Exercise instructions - Establish how many lines below contain the string "Ecco". Respond with that number alone.
[Extracted information Boundary: Start]
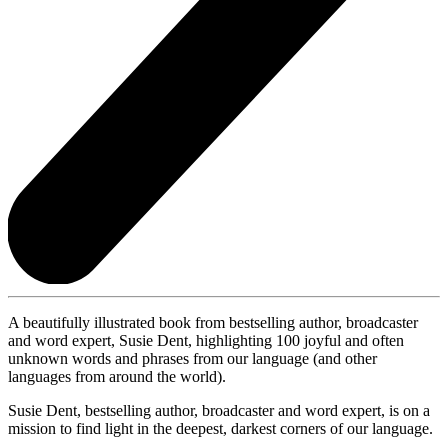
A beautifully illustrated book from bestselling author, broadcaster
and word expert, Susie Dent, highlighting 100 joyful and often
unknown words and phrases from our language (and other
languages from around the world).
Susie Dent, bestselling author, broadcaster and word expert, is on a
mission to find light in the deepest, darkest corners of our language.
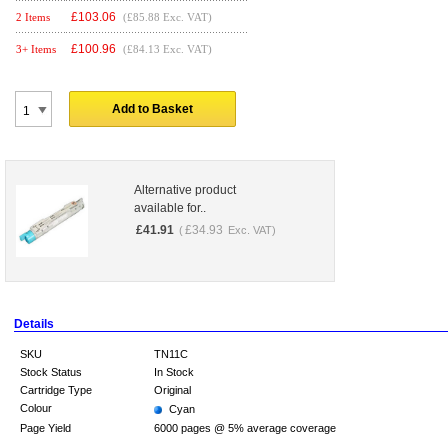
£
103.06
2 Items
(£85.88 Exc. VAT)
£
100.96
3+ Items
(£84.13 Exc. VAT)
Add to Basket
Alternative product
available for..
£
41.91
£
34.93
(
Exc. VAT)
Details
SKU
TN11C
Stock Status
In Stock
Cartridge Type
Original
Colour
Cyan
Page Yield
6000 pages @ 5% average coverage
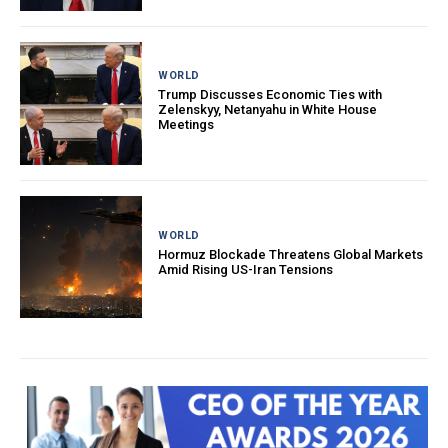
WORLD
Trump Discusses Economic Ties with
Zelenskyy, Netanyahu in White House
Meetings
WORLD
Hormuz Blockade Threatens Global Markets
Amid Rising US-Iran Tensions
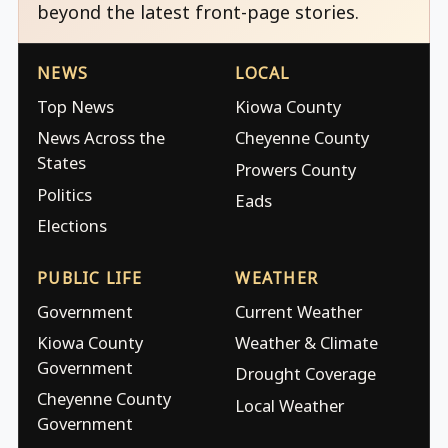
beyond the latest front-page stories.
NEWS
LOCAL
Top News
Kiowa County
News Across the
Cheyenne County
States
Prowers County
Politics
Eads
Elections
PUBLIC LIFE
WEATHER
Government
Current Weather
Kiowa County
Weather & Climate
Government
Drought Coverage
Cheyenne County
Local Weather
Government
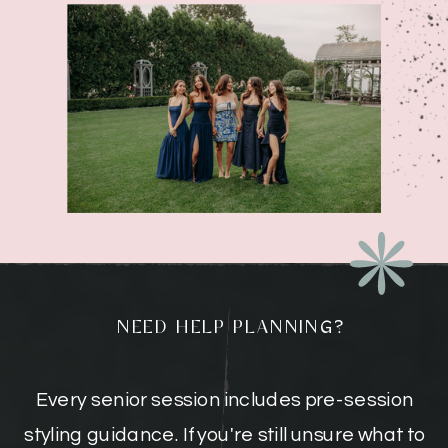
NEED HELP PLANNING?
Every senior session includes pre-session
styling guidance. If you're still unsure what to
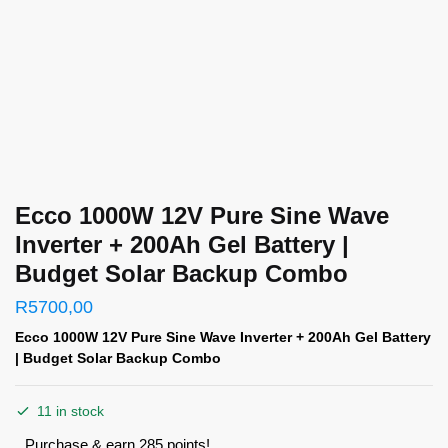
Ecco 1000W 12V Pure Sine Wave
Inverter + 200Ah Gel Battery |
Budget Solar Backup Combo
R
5700,00
Ecco 1000W 12V Pure Sine Wave Inverter + 200Ah Gel Battery
| Budget Solar Backup Combo
11 in stock
Purchase & earn 285 points!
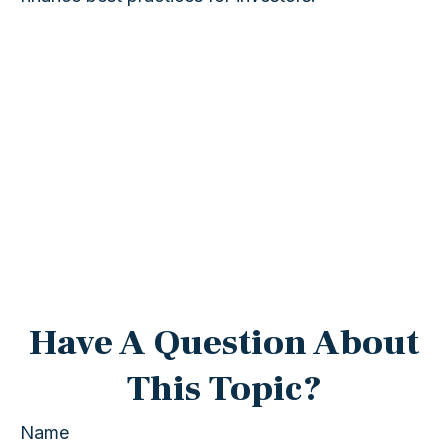
Have A Question About
This Topic?
Name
[Extracted information Boundary: End]
Finished exercise - 2